German radar satellites fly tight space waltz
- Published
It is a remarkable acrobatic display.
Two German radar satellites are now flying in tight formation as they prepare to make the most detailed ever 3D map of the Earth's entire surface.
TanDEM-X and TerraSAR-X, external have moved to just 350m of each other as they sweep around the planet at 7km/s.
The pair will soon begin an intense observation campaign that will pin down the variation in height across the globe to an accuracy of better than two metres.
This digital elevation model (DEM) will be put to myriad uses - everything from improving the safety of aircraft navigation to understanding better which areas of ground are most at risk during a flood.
TerraSAR-X was launched in 2007. TanDEM-X was put in space in June, since when it has been brought closer and closer to its more established sibling.
The very close proximity manoeuvres were conducted step-by-step over the course of the past week.
"It's tricky and I must confess we've all been a bit nervous," Manfred Zink, from the German space agency (DLR), told BBC News.
The orbits flown by the satellites are ever so slightly offset, which means they trace paths across the sky that look like the strands of a double helix. This should ensure they never bump into each other.
This operational flight profile is thought to be unique in civil space history.
Although vehicles approaching the space station, such as the shuttle, will frequently hold their position just metres away from the platform, this formation flying is very short-lived.
TanDEM-X and TerraSAR-X, in contrast, will spend the next three years turning about each other; and the current separation distance is not even the shortest planned. That will be just 200m.
"The closest will be adjusted when we are through the commissioning phase," explained Dr Zink, who is project manager for the TanDEM-X ground segment. "We hope that by Christmas we can finish all the various tests that are still outstanding, and to start the acquisition of the global DEM data."
The pair's radars work by constantly bouncing microwave pulses off the ground and sea surface. By timing how long the signal takes to make the return trip, the instruments can determine differences in height.

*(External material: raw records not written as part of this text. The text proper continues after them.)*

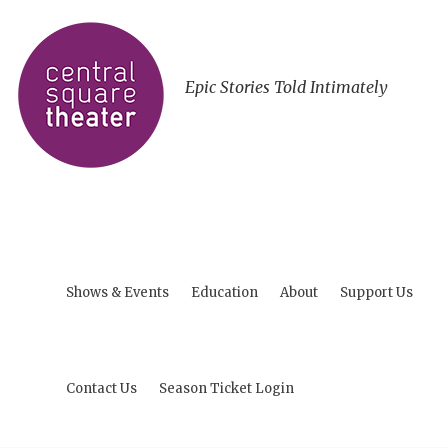
Epic Stories Told Intimately
Shows & Events
Education
About
Support Us
Contact Us
Season Ticket Login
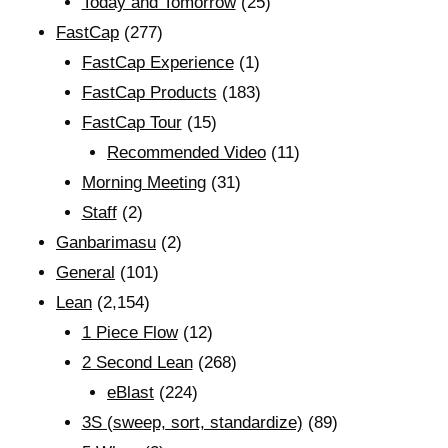
Today and Tomorrow
(25)
FastCap
(277)
FastCap Experience
(1)
FastCap Products
(183)
FastCap Tour
(15)
Recommended Video
(11)
Morning Meeting
(31)
Staff
(2)
Ganbarimasu
(2)
General
(101)
Lean
(2,154)
1 Piece Flow
(12)
2 Second Lean
(268)
eBlast
(224)
3S (sweep, sort, standardize)
(89)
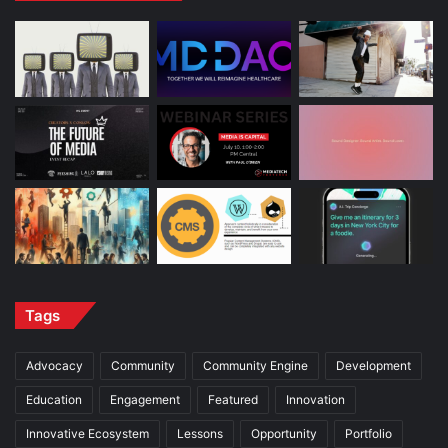
Tags
Advocacy
Community
Community Engine
Development
Education
Engagement
Featured
Innovation
Innovative Ecosystem
Lessons
Opportunity
Portfolio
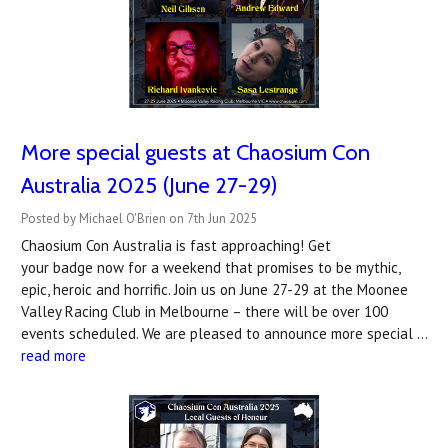
More special guests at Chaosium Con
Australia 2025 (June 27-29)
Posted by Michael O'Brien on 7th Jun 2025
Chaosium Con Australia is fast approaching! Get
your badge now for a weekend that promises to be mythic,
epic, heroic and horrific. Join us on June 27-29 at the Moonee
Valley Racing Club in Melbourne – there will be over 100
events scheduled. We are pleased to announce more special …
read more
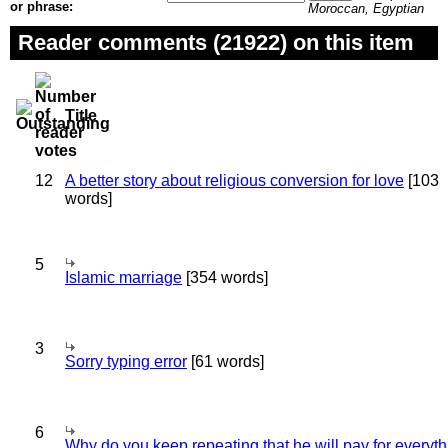
or phrase:
Moroccan, Egyptian
Reader comments (21922) on this item
Title
12
A better story about religious conversion for love
[103
words]
5
Islamic marriage
[354 words]
3
Sorry typing error
[61 words]
6
Why do you keep repeating that he will pay for everyt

The compact orbital dance will give the pair "stereo vision", by enabling them to operate an interferometric mode in which one spacecraft acts as a transmitter/receiver and the other as a second receiver.
The fully finished DEM of the Earth's surface should be available in 2014.
Perhaps the best-known, near-global, space-borne DEM prior to the German venture came from the US Shuttle Radar Topography Mission (SRTM) of 2000. Its best product has a 30m by 30m spatial resolution, and a vertical resolution that varies from 16m to 10m.
With the TanDEM mission, the intention is to go down to a spatial resolution of 12m by 12m with a relative vertical accuracy of less than two metres.
Laser instruments (lidars) flown on planes can achieve better resolutions but their products are regional - they are not seamless maps of the whole Earth. TanDEM's will be.
"I think for the scientists, we expect that the TanDEM-X dataset will replace SRTM," said Dr Zink.
"You might know that SRTM is the most used Earth observation dataset ever. There is a version of it which is freely available on the USGS website. They have record hits. You have to imagine that all the people doing science around the Earth - be it geology, hydrology, whatever - for them, topography of the terrain is a key input."
The applications for digital elevation data were incredibly diverse, commented Dave Hodgson, the chairman of the British Association of Remote Sensing Companies:
"Consider just the leisure sector - if you're a skier then this would give you a better idea of the mountain terrain; if you're a computer games developer, this is going to give you a much more realistic world in which to play your game such as a flight simulator. This is all about adding the third dimension to our maps and we need more and more of it every day."
The TanDEM-X/TerraSAR-X venture is operated on the basis of a public-private partnership. The German space agency owns the hardware; EADS Astrium builds it; and Infoterra GmbH has exclusive rights to commercialise the data.
Responsibility for controlling the spacecraft falls to the German Space Operations Centre (GSOC) in Oberpfaffenhofen.